ABOUT THIS TASK: Identify each line below containing the string "Left" and copy it.

SUPPLIED ENTRIES:
Start of Block
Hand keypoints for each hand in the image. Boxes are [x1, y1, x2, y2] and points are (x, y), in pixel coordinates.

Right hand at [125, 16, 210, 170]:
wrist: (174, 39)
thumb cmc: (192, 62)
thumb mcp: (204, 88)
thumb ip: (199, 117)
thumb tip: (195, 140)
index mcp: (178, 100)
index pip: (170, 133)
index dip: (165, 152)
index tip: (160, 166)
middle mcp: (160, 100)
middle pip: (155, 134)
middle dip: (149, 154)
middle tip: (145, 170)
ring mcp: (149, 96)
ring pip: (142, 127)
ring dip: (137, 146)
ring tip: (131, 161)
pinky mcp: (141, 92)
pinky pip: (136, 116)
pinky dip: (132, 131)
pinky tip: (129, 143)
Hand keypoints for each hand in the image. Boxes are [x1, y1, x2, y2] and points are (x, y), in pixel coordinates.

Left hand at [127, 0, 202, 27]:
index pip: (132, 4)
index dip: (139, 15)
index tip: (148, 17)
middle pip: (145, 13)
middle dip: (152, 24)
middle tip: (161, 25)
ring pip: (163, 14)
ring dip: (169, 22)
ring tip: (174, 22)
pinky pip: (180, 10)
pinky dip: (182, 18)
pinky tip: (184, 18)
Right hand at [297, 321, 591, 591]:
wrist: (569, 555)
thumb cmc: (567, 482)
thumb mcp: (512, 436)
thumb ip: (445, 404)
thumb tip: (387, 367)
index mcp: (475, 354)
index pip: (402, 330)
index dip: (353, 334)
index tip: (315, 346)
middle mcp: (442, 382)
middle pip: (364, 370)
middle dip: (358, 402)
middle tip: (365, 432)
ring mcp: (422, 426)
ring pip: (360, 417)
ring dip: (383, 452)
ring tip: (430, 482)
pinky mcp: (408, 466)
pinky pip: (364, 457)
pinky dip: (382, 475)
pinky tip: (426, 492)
End of Block
Start of Block
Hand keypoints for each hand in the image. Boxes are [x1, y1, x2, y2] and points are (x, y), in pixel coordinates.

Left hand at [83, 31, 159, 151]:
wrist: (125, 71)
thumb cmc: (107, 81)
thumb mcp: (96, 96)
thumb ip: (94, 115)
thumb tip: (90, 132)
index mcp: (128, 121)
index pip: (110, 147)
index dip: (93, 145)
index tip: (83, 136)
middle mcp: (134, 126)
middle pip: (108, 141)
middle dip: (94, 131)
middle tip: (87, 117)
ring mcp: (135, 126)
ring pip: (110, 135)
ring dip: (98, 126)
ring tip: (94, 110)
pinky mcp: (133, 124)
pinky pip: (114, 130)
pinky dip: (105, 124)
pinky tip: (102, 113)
End of Block
Start of Block
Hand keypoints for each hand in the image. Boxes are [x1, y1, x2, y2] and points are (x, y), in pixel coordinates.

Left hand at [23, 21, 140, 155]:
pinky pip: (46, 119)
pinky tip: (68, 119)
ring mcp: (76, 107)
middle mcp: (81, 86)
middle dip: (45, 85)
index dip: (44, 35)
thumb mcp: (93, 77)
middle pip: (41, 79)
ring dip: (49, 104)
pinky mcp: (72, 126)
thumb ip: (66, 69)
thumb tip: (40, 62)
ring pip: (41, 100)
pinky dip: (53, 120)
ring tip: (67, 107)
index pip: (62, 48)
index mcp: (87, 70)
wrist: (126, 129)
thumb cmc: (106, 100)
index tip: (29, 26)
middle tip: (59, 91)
End of Block
REPLY TO THE TASK:
Left hand at [127, 0, 202, 27]:
Left hand at [83, 31, 159, 151]:
Left hand at [23, 21, 140, 155]:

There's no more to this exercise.